Hitesh Patel, 26, from Cheshire in north-west England, appeared at Manchester Magistrates’ Court on Wednesday charged with the offences along with two others, Bilal Khan, 32, and Umair Zaheer, 33.
A fourth UK national, Robert Brazendale, 33, was arrested in Spain on a European Arrest Warrant as part of the NCA’s investigation into the large-scale supply and possession of firearms.
Brazendale, also from Cheshire, has been remanded to custody in Spain and faces extradition proceedings to the UK.
“The arrests by the NCA and Spanish National Police are the latest in a long line made since Operation Venetic was announced in July this year.
“As part of this investigation, the NCA and our policing partners have removed some of the most-deadly firearms that exist. We will continue to target offenders who bring firearms into our communities,” said Neil Gardner, NCA operations manager.
The NCA launched its investigation earlier this year as part of Operation Venetic – the UK law enforcement response to the takedown of encrypted global communications service EncroChat.
In April, under Operation Venetic, officers seized an AK47 assault rifle hidden in a commercial building in Warrington, Cheshire.
That month, officers also seized an Uzi and Skorpion sub machine guns, 300 rounds of ammo, 180,000 pounds in cash and a kilogramme of cocaine from a location in London.
In June, officers seized a second AK47 from Manchester.
“The NCA’s relentless targeting of these gangs has helped to keep us all safe. I congratulate them and law enforcement partners on this significant achievement,” UK Home Secretary Priti Patel said in July, when the scale of the operation was first revealed.
EncroChat had 60,000 users worldwide, with around 10,000 in the UK, and its sole use was to coordinate and plan the distribution of illicit commodities, money laundering and plotting to kill rival criminals.

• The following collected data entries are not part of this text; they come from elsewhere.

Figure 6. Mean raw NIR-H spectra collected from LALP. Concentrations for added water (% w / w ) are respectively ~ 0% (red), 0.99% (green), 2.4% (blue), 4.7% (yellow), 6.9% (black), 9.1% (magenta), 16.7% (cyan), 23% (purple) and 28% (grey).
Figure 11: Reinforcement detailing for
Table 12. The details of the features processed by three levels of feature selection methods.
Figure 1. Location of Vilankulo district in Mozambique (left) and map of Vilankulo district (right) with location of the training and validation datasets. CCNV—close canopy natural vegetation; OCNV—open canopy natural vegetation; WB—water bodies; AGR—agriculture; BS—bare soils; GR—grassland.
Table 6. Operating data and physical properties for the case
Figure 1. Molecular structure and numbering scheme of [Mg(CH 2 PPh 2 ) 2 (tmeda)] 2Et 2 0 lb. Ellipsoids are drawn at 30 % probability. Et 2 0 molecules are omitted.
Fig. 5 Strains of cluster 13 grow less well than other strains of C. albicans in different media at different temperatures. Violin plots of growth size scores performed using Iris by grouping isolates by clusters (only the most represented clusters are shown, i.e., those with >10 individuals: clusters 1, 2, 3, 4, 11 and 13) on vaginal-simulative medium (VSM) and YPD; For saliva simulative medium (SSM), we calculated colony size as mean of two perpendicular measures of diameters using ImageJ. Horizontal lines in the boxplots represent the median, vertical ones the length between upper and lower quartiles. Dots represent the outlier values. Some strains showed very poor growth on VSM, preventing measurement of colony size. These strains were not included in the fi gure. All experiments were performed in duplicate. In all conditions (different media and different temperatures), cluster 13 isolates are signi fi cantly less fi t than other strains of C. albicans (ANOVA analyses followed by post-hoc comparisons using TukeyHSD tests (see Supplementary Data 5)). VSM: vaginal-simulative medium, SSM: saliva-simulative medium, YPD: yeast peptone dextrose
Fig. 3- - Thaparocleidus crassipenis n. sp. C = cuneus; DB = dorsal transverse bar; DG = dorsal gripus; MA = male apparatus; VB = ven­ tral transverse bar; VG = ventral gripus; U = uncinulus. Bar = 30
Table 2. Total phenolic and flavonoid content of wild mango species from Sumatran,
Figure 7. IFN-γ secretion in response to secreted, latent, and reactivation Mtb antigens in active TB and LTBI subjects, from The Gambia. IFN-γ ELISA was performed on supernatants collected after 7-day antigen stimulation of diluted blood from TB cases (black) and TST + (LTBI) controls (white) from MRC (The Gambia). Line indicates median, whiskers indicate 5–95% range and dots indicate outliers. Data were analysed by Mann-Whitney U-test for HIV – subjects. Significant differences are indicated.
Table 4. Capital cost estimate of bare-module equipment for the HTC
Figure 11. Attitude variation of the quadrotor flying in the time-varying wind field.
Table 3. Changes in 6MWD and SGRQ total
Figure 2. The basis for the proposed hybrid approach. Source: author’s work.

Since 2016, the NCA said it has been working with international law enforcement agencies to target EncroChat and other encrypted criminal communication platforms by sharing technical expertise and intelligence.
EncroChat servers were shut down as a result of the Europe-wide operation.
The arrests made in connection with Operation Venetic have been dubbed as being part of “high-harm” organised crime networks.